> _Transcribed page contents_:
****
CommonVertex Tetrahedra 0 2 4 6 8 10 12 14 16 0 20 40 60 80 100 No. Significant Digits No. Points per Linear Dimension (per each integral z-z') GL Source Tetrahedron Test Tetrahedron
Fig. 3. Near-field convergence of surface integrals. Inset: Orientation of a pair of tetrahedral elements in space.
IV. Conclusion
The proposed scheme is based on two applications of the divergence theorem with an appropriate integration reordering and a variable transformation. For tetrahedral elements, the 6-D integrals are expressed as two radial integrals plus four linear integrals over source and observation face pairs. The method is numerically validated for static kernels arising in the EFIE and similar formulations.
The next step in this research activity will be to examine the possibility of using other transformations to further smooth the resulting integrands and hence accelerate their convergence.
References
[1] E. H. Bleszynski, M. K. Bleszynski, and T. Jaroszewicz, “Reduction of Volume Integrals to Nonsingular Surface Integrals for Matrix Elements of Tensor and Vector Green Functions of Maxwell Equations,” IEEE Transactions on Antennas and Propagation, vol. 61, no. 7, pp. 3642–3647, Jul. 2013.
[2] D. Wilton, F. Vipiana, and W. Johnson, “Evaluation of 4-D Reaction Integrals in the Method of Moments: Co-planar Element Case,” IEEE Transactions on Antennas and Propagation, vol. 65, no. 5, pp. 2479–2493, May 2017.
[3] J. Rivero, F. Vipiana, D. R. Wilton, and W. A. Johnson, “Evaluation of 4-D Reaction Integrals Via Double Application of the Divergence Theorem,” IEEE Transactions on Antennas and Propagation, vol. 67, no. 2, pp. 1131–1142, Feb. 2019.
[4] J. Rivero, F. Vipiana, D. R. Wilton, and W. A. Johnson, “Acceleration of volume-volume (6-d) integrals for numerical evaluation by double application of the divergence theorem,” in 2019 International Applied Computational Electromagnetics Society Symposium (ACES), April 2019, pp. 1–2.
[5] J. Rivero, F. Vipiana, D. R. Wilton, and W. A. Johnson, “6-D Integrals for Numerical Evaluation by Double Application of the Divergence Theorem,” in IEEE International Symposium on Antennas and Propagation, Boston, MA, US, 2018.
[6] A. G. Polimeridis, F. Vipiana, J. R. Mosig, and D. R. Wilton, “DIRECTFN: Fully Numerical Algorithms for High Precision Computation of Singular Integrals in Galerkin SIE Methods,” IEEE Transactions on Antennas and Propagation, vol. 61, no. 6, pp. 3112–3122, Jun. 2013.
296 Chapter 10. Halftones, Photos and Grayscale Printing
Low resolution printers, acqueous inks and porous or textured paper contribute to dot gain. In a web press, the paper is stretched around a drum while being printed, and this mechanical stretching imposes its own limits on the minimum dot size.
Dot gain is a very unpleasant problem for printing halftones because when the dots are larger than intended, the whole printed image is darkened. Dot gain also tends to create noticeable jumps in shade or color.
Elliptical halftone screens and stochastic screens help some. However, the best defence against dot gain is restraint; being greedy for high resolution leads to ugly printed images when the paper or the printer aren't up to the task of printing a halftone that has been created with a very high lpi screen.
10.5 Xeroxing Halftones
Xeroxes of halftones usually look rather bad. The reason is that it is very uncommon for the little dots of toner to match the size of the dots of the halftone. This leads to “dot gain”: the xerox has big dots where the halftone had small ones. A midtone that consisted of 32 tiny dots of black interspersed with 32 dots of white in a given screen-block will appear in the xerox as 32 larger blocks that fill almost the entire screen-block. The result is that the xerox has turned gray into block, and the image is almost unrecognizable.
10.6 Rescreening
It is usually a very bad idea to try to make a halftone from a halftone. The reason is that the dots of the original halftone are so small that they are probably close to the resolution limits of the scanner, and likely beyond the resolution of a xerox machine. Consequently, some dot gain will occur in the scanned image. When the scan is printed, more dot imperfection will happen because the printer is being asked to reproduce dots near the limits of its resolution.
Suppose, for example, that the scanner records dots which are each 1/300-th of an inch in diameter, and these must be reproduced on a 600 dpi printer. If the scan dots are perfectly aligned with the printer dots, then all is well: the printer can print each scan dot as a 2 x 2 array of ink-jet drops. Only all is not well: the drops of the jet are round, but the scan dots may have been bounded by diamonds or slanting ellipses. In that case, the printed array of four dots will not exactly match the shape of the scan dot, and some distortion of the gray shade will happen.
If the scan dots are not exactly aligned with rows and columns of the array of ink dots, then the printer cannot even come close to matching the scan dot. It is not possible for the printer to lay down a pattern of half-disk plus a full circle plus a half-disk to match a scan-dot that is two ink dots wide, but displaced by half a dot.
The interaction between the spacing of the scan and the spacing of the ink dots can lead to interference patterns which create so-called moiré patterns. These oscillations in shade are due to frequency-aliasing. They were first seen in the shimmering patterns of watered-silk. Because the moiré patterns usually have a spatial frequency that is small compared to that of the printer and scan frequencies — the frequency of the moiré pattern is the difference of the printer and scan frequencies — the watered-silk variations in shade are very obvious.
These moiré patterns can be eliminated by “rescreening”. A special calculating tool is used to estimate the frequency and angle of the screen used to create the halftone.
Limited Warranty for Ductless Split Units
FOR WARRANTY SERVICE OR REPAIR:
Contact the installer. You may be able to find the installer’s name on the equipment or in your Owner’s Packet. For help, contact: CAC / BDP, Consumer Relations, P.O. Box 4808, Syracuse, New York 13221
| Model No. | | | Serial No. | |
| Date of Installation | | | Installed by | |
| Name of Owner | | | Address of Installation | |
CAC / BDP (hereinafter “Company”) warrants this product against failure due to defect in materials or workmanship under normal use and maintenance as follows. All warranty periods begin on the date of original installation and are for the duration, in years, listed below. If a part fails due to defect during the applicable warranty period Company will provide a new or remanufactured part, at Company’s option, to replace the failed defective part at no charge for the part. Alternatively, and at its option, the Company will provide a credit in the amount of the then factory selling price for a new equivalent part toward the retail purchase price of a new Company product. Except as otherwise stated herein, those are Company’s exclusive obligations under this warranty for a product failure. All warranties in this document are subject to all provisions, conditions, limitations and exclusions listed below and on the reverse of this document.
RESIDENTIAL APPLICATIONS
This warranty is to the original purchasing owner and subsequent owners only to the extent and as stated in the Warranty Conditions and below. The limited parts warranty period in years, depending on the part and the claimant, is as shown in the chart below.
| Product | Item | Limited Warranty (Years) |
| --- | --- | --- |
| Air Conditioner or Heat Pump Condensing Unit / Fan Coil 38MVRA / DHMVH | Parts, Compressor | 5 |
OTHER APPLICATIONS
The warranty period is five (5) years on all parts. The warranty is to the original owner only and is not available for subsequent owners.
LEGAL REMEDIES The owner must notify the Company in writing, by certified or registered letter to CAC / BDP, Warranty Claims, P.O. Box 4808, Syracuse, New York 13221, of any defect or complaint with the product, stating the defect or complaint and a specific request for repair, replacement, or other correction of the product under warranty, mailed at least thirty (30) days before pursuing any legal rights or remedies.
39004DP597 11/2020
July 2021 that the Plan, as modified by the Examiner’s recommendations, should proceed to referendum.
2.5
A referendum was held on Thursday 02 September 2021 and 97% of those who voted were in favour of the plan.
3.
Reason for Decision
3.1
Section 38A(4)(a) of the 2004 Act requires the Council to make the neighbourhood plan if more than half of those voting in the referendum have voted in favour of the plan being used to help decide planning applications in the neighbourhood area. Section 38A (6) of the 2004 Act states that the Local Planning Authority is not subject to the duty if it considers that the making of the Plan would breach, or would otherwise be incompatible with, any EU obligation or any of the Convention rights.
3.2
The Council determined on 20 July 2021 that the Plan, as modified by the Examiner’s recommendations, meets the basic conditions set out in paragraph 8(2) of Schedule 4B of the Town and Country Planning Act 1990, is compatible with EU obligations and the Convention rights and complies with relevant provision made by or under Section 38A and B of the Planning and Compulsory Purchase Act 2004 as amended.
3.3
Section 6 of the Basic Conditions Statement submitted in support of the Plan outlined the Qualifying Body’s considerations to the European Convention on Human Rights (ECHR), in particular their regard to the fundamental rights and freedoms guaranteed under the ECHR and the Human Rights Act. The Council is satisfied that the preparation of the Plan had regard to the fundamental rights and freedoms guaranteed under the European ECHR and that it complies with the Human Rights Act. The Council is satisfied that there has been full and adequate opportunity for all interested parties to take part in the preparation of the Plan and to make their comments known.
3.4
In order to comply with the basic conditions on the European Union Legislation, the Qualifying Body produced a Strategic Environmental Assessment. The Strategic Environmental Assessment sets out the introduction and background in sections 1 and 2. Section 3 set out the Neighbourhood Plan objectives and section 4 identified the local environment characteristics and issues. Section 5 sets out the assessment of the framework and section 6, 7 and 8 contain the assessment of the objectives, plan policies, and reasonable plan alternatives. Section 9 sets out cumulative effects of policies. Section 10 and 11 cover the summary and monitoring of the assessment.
****
> _Task_:
From the records above, transcribe without alteration every line from the one with "Low resolution printers, acqueous" to the one with "10.6 Rescreening", inclusive.

> _Result of the task_:
Low resolution printers, acqueous inks and porous or textured paper contribute to dot gain. In a web press, the paper is stretched around a drum while being printed, and this mechanical stretching imposes its own limits on the minimum dot size.
Dot gain is a very unpleasant problem for printing halftones because when the dots are larger than intended, the whole printed image is darkened. Dot gain also tends to create noticeable jumps in shade or color.
Elliptical halftone screens and stochastic screens help some. However, the best defence against dot gain is restraint; being greedy for high resolution leads to ugly printed images when the paper or the printer aren't up to the task of printing a halftone that has been created with a very high lpi screen.
10.5 Xeroxing Halftones
Xeroxes of halftones usually look rather bad. The reason is that it is very uncommon for the little dots of toner to match the size of the dots of the halftone. This leads to “dot gain”: the xerox has big dots where the halftone had small ones. A midtone that consisted of 32 tiny dots of black interspersed with 32 dots of white in a given screen-block will appear in the xerox as 32 larger blocks that fill almost the entire screen-block. The result is that the xerox has turned gray into block, and the image is almost unrecognizable.
10.6 Rescreening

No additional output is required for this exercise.